(Beginning of DATA SECTION)

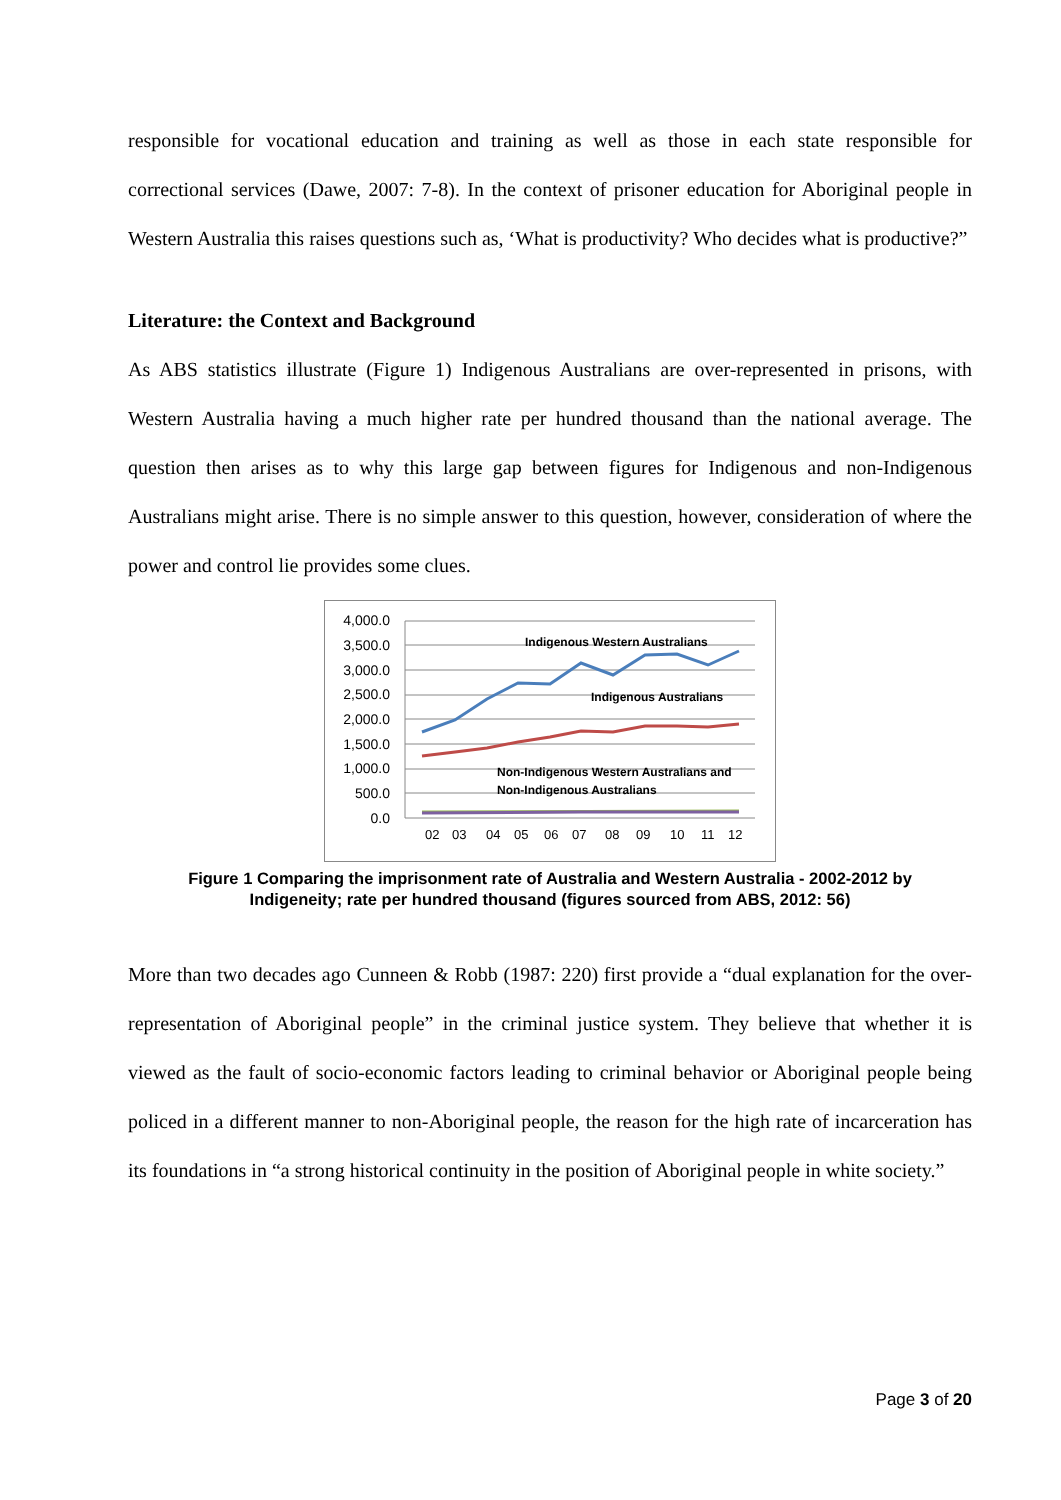responsible for vocational education and training as well as those in each state responsible for correctional services (Dawe, 2007: 7-8). In the context of prisoner education for Aboriginal people in Western Australia this raises questions such as, ‘What is productivity? Who decides what is productive?”
Literature: the Context and Background
As ABS statistics illustrate (Figure 1) Indigenous Australians are over-represented in prisons, with Western Australia having a much higher rate per hundred thousand than the national average. The question then arises as to why this large gap between figures for Indigenous and non-Indigenous Australians might arise. There is no simple answer to this question, however, consideration of where the power and control lie provides some clues.
4,000.0
3,500.0
3,000.0
2,500.0
2,000.0
1,500.0
1,000.0
500.0
0.0
Indigenous Western Australians
Indigenous Australians
Non-Indigenous Western Australians and
Non-Indigenous Australians
02
03
04
05
06
07
08
09
10
11
12
Figure 1 Comparing the imprisonment rate of Australia and Western Australia - 2002-2012 by
Indigeneity; rate per hundred thousand (figures sourced from ABS, 2012: 56)
More than two decades ago Cunneen & Robb (1987: 220) first provide a “dual explanation for the over-representation of Aboriginal people” in the criminal justice system. They believe that whether it is viewed as the fault of socio-economic factors leading to criminal behavior or Aboriginal people being policed in a different manner to non-Aboriginal people, the reason for the high rate of incarceration has its foundations in “a strong historical continuity in the position of Aboriginal people in white society.”
Page 3 of 20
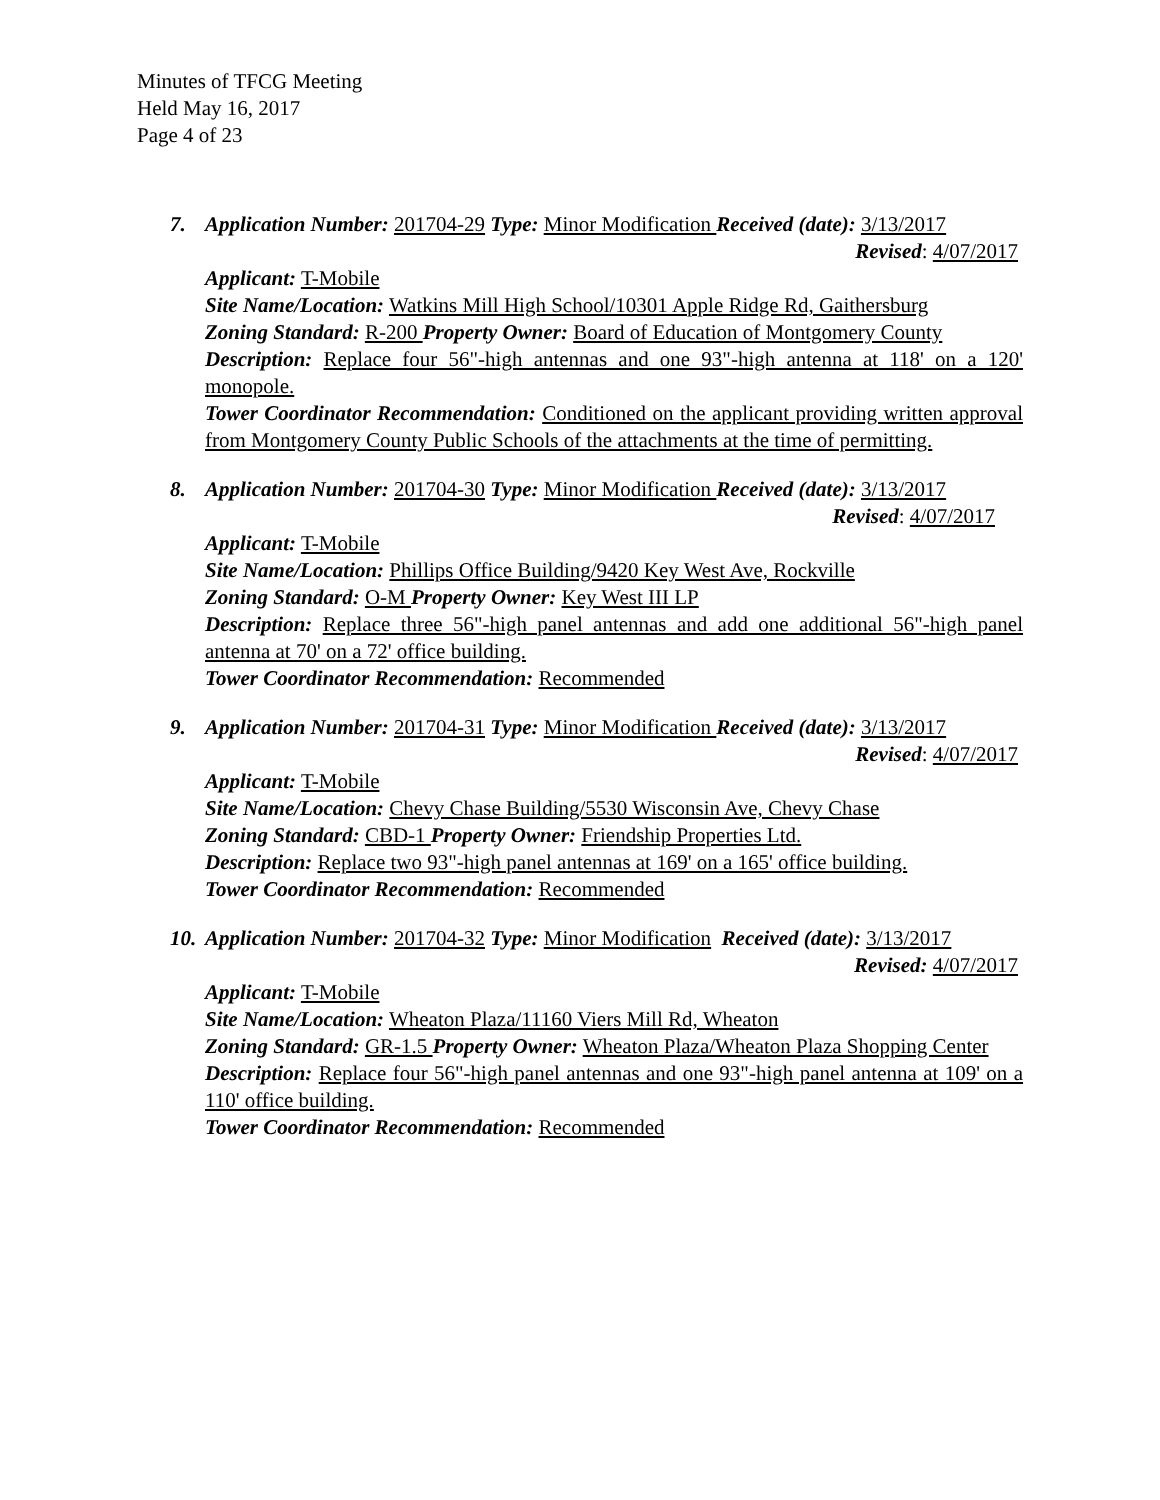Minutes of TFCG Meeting
Held May 16, 2017
Page 4 of 23
7. Application Number: 201704-29 Type: Minor Modification Received (date): 3/13/2017
Revised: 4/07/2017
Applicant: T-Mobile
Site Name/Location: Watkins Mill High School/10301 Apple Ridge Rd, Gaithersburg
Zoning Standard: R-200 Property Owner: Board of Education of Montgomery County
Description: Replace four 56"-high antennas and one 93"-high antenna at 118' on a 120' monopole.
Tower Coordinator Recommendation: Conditioned on the applicant providing written approval from Montgomery County Public Schools of the attachments at the time of permitting.
8. Application Number: 201704-30 Type: Minor Modification Received (date): 3/13/2017
Revised: 4/07/2017
Applicant: T-Mobile
Site Name/Location: Phillips Office Building/9420 Key West Ave, Rockville
Zoning Standard: O-M Property Owner: Key West III LP
Description: Replace three 56"-high panel antennas and add one additional 56"-high panel antenna at 70' on a 72' office building.
Tower Coordinator Recommendation: Recommended
9. Application Number: 201704-31 Type: Minor Modification Received (date): 3/13/2017
Revised: 4/07/2017
Applicant: T-Mobile
Site Name/Location: Chevy Chase Building/5530 Wisconsin Ave, Chevy Chase
Zoning Standard: CBD-1 Property Owner: Friendship Properties Ltd.
Description: Replace two 93"-high panel antennas at 169' on a 165' office building.
Tower Coordinator Recommendation: Recommended
10. Application Number: 201704-32 Type: Minor Modification Received (date): 3/13/2017
Revised: 4/07/2017
Applicant: T-Mobile
Site Name/Location: Wheaton Plaza/11160 Viers Mill Rd, Wheaton
Zoning Standard: GR-1.5 Property Owner: Wheaton Plaza/Wheaton Plaza Shopping Center
Description: Replace four 56"-high panel antennas and one 93"-high panel antenna at 109' on a 110' office building.
Tower Coordinator Recommendation: Recommended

(End of DATA SECTION)

Output exactly the lines of the listing above that start with the one holding "Indigeneity; rate per" and go on through the one holding "a 120' monopole."; leave the pictures out.

Indigeneity; rate per hundred thousand (figures sourced from ABS, 2012: 56)
More than two decades ago Cunneen & Robb (1987: 220) first provide a “dual explanation for the over-representation of Aboriginal people” in the criminal justice system. They believe that whether it is viewed as the fault of socio-economic factors leading to criminal behavior or Aboriginal people being policed in a different manner to non-Aboriginal people, the reason for the high rate of incarceration has its foundations in “a strong historical continuity in the position of Aboriginal people in white society.”
Page 3 of 20
Minutes of TFCG Meeting
Held May 16, 2017
Page 4 of 23
7. Application Number: 201704-29 Type: Minor Modification Received (date): 3/13/2017
Revised: 4/07/2017
Applicant: T-Mobile
Site Name/Location: Watkins Mill High School/10301 Apple Ridge Rd, Gaithersburg
Zoning Standard: R-200 Property Owner: Board of Education of Montgomery County
Description: Replace four 56"-high antennas and one 93"-high antenna at 118' on a 120' monopole.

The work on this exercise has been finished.